**Work instruction**
Please decide whether each statement below agrees with the patent background text: (a) Mason's patent discloses an impacting tool with a latch that prevents actuation until a predetermined drive fluid velocity is reached; (b) the Gagen et al steering system uses two rotatable tail fins; (c) the magazine articles describe a solenoid valve that operates automatically. For each one, answer yes or no and quote the deciding words from the text.

**Extract provided**
============================================================

Several percussion mole steering systems are revealed in the prior art. Coyne et al, U.S. Pat. No. 3,525,405 discloses a steering system which uses a beveled planar anvil that can be continuously rotated or rigidly locked into a given steering orientation through a clutch assembly. Chepurnoi et al, U.S. Pat. No. 3,952,813 discloses an off-axis or eccentric hammer steering system in which the striking position of the hammer is controlled by a transmission and motor assembly. Gagen et al, U.S. Pat. No. 3,794,128 discloses a steering system employing one fixed and one rotatable tail fin. However, these patents do not suggest a control valve associated with the boring tool.

In commonly assigned U.S. Pat. Nos. 4,632,191, and 4,694,913, a steering system is disclosed for percussion boring tools for boring in the earth at an angle or in a generally horizontal direction. The steering mechanism comprises an asymmetric member attached to the anvil of the tool to produce a turning force on the tool and movable tail fins incorporated into the trailing end of the tool which are adapted to be selectively positioned relative to the body of the tool to negate the turning force. Turning force may also be imparted to the tool by an eccentric hammer which delivers an off-axis impact to the tool anvil.

There are several patents which disclose various valves having pressure operated mechanisms, none of which are used in the power fluid supply line of impact type earth boring tools, or utilize the present mechanism to prevent fluid supply to an impact type earth boring tool until a desired line pressure is obtained.

Mason, U.S. Pat. No. 3,180,433 discloses an impacting tool having a latch to prevent actuation of the tool until a predetermined velocity of the drive fluid is reached.

Jacobi, U.S. Pat. No. 2,276,979, Edman, U.S. Pat. No. 2,844,166, and Tennis, U.S. Pat. No. 2,848,014 disclose valves having pressure operated latch mechanisms, but for controlling an air-pressure-operated earth boring tool.

Articles on page 18 in the Autumn 1986 issue of MICROTUNNELlNG magazine (British) and on page 18 of the July 1986 issue of UNDERGROUND magazine (British) mention a percussive hammer having an electrically operated solenoid valve connected to the hammer which is manually operated when to provide the kick or boost required to get the percussive equipment moving properly.

The cited prior art and any other prior art known to applicants does not show an air operated earth boring tool having a control valve which opens automatically to permit flow of air pressure to the tool when the air-line pressure reaches a predetermined level adjacent to the tool and closes automatically at a lower pressure.

SUMMARY OF THE INVENTION

One object of this invention to provide a cost-effective, guided, horizontal boring tool which can be used to produce small diameter bore holes into which utilities, e.g., electric or telephone lines, TV cable, gas distribution piping, or the like, can be installed.

Another object of this invention is to provide a system of apparatus for earth boring including an in-line control valve used adjacent to an air-operated, earth boring tool that offers a repeatable and useful starting and operating response and which is compatible with existing boring equipment and methods.

Another object of this invention is to provide a system of apparatus for earth boring including an in-line control valve used adjacent to an air-operated, earth boring tool which will supply the tool with a high energy starting pulse of working fluid to facilitate initiation of the tool operation.

============================================================

**Data segment**
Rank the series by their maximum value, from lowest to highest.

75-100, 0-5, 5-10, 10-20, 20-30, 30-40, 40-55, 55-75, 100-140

============================================================

**Response box**
(a) Yes: "an impacting tool having a latch to prevent actuation of the tool until a predetermined velocity of the drive fluid is reached"
(b) No: "a steering system employing one fixed and one rotatable tail fin"
(c) No: "an electrically operated solenoid valve connected to the hammer which is manually operated"